▶ [WHAT IS NEEDED]
Leaving every image behind, reproduce the records word for word.

************

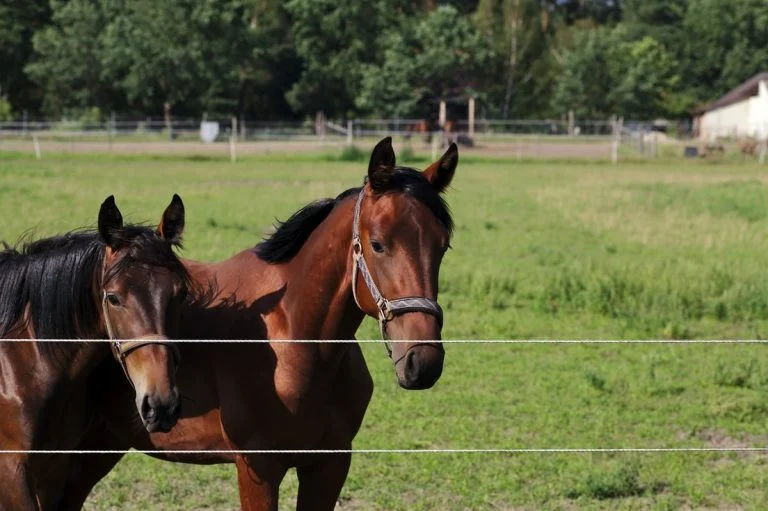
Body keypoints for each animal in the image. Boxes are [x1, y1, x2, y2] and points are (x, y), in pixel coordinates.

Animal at [62, 137, 459, 511]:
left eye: (443, 246)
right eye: (377, 244)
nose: (422, 361)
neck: (293, 342)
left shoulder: (329, 465)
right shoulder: (259, 469)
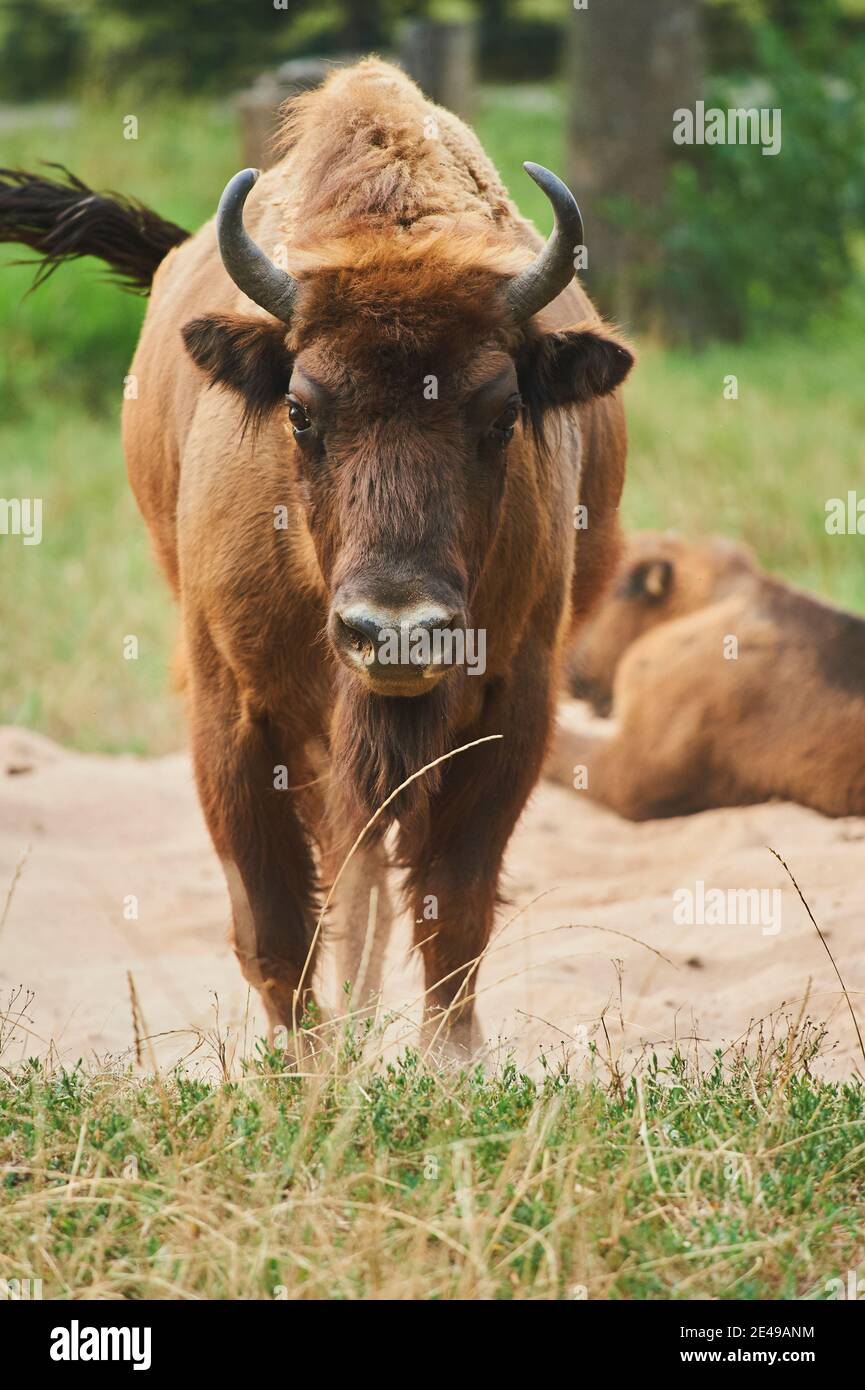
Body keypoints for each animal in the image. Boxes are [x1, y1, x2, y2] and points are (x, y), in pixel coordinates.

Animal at [1, 54, 636, 1050]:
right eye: (300, 411)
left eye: (502, 413)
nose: (397, 630)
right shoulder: (235, 713)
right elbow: (275, 925)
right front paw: (310, 1068)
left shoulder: (514, 702)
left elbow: (454, 911)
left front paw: (445, 1062)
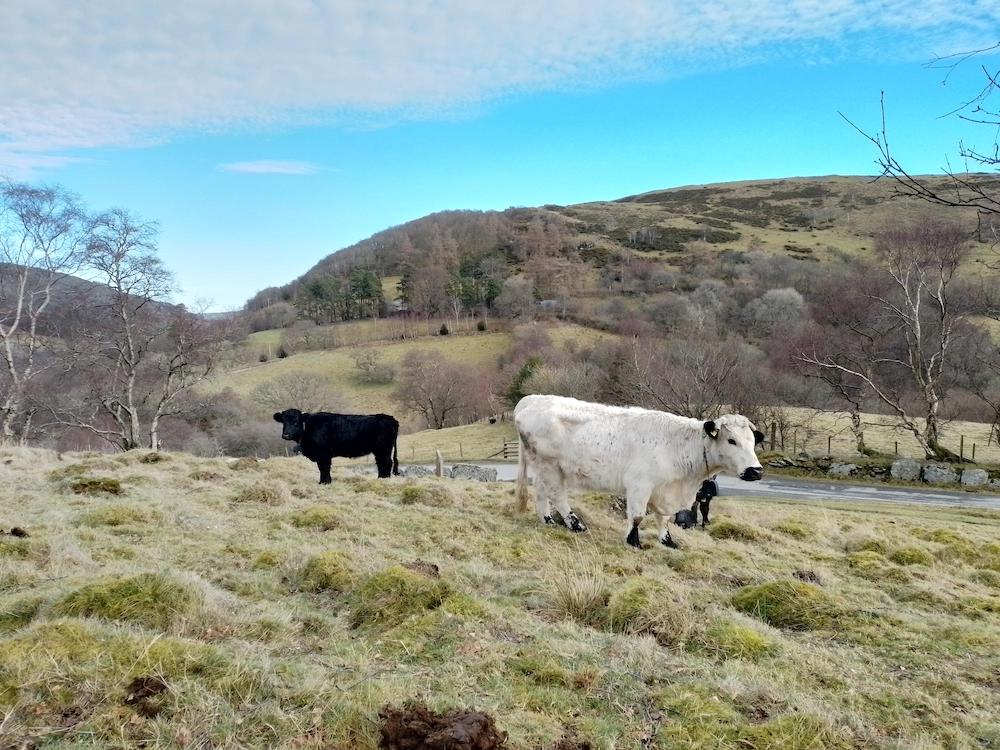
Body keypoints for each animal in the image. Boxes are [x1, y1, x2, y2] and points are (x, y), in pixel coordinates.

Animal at [516, 396, 764, 548]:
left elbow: (664, 518)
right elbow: (637, 516)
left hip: (543, 467)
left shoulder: (664, 490)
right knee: (557, 495)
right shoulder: (639, 485)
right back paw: (576, 525)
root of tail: (531, 399)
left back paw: (548, 520)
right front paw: (633, 541)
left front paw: (667, 541)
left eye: (753, 442)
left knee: (541, 492)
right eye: (731, 440)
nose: (756, 471)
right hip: (550, 465)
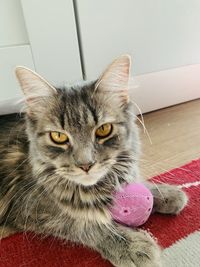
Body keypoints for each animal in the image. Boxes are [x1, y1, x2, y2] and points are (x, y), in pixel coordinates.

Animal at [0, 55, 188, 266]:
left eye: (104, 130)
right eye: (58, 137)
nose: (86, 165)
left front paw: (166, 193)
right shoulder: (32, 210)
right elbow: (85, 224)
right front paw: (131, 245)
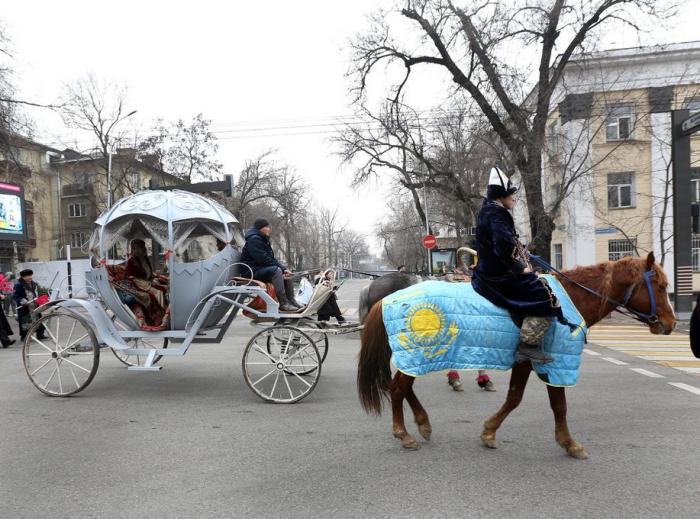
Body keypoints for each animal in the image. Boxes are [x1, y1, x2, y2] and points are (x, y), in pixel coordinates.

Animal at [358, 254, 676, 462]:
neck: (566, 302)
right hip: (418, 354)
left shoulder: (527, 362)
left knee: (402, 387)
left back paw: (423, 423)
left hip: (417, 357)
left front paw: (489, 432)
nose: (671, 324)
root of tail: (387, 298)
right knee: (397, 388)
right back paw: (404, 434)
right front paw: (570, 444)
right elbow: (555, 405)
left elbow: (516, 397)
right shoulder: (553, 362)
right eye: (660, 287)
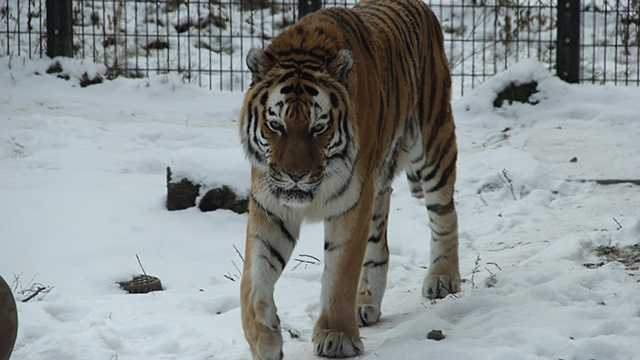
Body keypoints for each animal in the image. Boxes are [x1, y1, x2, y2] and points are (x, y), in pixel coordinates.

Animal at [238, 0, 458, 358]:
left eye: (318, 127)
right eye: (276, 126)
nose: (296, 175)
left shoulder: (350, 203)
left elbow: (340, 273)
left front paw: (337, 336)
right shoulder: (270, 205)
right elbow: (253, 279)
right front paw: (264, 338)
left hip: (433, 145)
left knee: (445, 215)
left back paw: (443, 278)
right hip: (379, 184)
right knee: (379, 243)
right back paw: (365, 303)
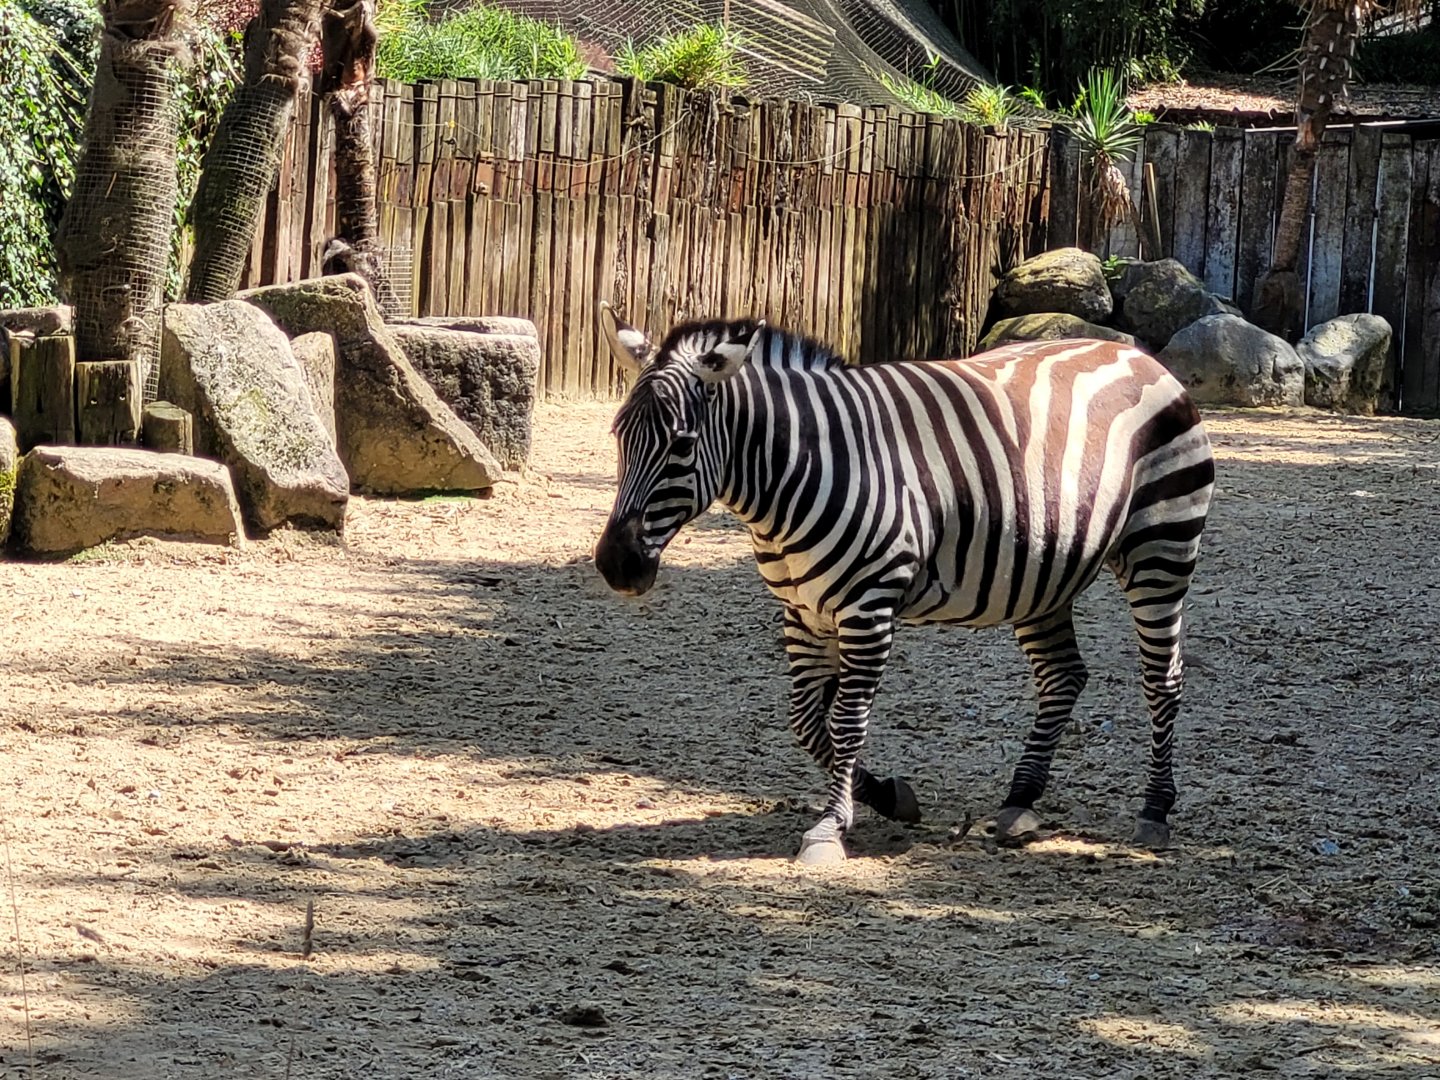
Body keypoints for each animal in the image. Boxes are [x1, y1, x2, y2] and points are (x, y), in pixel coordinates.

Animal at [593, 303, 1215, 865]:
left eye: (681, 443)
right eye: (618, 433)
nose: (615, 565)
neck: (791, 480)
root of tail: (1135, 353)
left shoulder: (868, 608)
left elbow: (845, 719)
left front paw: (831, 828)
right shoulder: (802, 611)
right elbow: (806, 721)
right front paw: (887, 797)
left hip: (1161, 548)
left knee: (1163, 678)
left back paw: (1154, 811)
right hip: (1043, 572)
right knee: (1063, 676)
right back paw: (1019, 801)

************

▶ [RESPONSE AREA]
Body keypoints for each animal in the image. Boxes are [x1, y1, x2, y2] and points are (x, y), in pixel coordinates.

Animal at [62, 137, 459, 511]:
left eye: (443, 246)
right eye: (377, 244)
nose: (422, 361)
neck: (293, 342)
left shoulder: (329, 465)
right shoulder: (259, 469)
Body keypoints for each animal in the image. Boxes are [x1, y1, x2, y2] and points are (x, y), in pixel coordinates.

Animal at [1, 54, 636, 1050]:
right eye: (300, 411)
left eye: (502, 413)
nose: (397, 630)
right shoulder: (235, 713)
right elbow: (275, 925)
right front paw: (310, 1068)
left shoulder: (514, 702)
left elbow: (454, 911)
left front paw: (445, 1062)
Body keypoints for each animal in the image. Boxes are [x1, y1, x2, y2] and points are (x, y), in pixel coordinates.

Animal at [516, 396, 764, 548]:
left elbow: (664, 518)
right elbow: (637, 516)
left hip: (543, 467)
left shoulder: (664, 490)
right knee: (557, 495)
right shoulder: (639, 485)
right back paw: (576, 525)
root of tail: (531, 399)
left back paw: (548, 520)
right front paw: (633, 541)
left front paw: (667, 541)
left eye: (753, 442)
left knee: (541, 492)
right eye: (731, 440)
nose: (756, 471)
right hip: (550, 465)
Body keypoints for each animal in the image. Boxes are [x1, y1, x2, y2] and points are (x, y), in pixel coordinates.

Animal at [0, 55, 188, 266]:
left eye: (104, 130)
right eye: (58, 137)
nose: (86, 165)
left front paw: (166, 193)
right shoulder: (32, 210)
right elbow: (85, 224)
right front paw: (131, 245)
Body keypoints for each animal in the image. Boxes are [x1, y1, x2, y2] and points are (x, y), in pixel coordinates.

Animal at [358, 254, 676, 462]:
neck: (566, 302)
right hip: (418, 354)
left shoulder: (527, 362)
left knee: (402, 387)
left back paw: (423, 423)
left hip: (417, 357)
left front paw: (489, 432)
nose: (671, 324)
root of tail: (387, 298)
right knee: (397, 388)
right back paw: (404, 434)
right front paw: (570, 444)
right elbow: (555, 405)
left elbow: (516, 397)
right shoulder: (553, 362)
right eye: (660, 287)
Body keypoints for each animal in the image. Boxes are [x1, y1, x2, y2] and points are (x, y), in pixel coordinates.

Animal at [238, 0, 458, 358]:
left eye: (318, 127)
right eye: (276, 126)
nose: (296, 175)
left shoulder: (350, 203)
left elbow: (340, 273)
left front paw: (337, 336)
right shoulder: (270, 205)
right elbow: (253, 279)
right front paw: (264, 338)
left hip: (433, 145)
left knee: (445, 215)
left back paw: (443, 278)
right hip: (379, 184)
right knee: (379, 243)
right back paw: (365, 303)
Body keypoints for each animal in the image. Boxes are [x1, y1, x2, y2] and points are (x, y), in pixel coordinates.

Animal at [593, 303, 1215, 865]:
left eye: (681, 443)
right eye: (618, 433)
nose: (615, 565)
neck: (791, 480)
root of tail: (1135, 353)
left shoulder: (868, 608)
left elbow: (845, 719)
left front paw: (831, 828)
right shoulder: (802, 611)
right elbow: (806, 721)
right front paw: (887, 797)
left hip: (1161, 548)
left knee: (1163, 678)
left back paw: (1154, 811)
right hip: (1043, 572)
right knee: (1063, 676)
right back paw: (1019, 801)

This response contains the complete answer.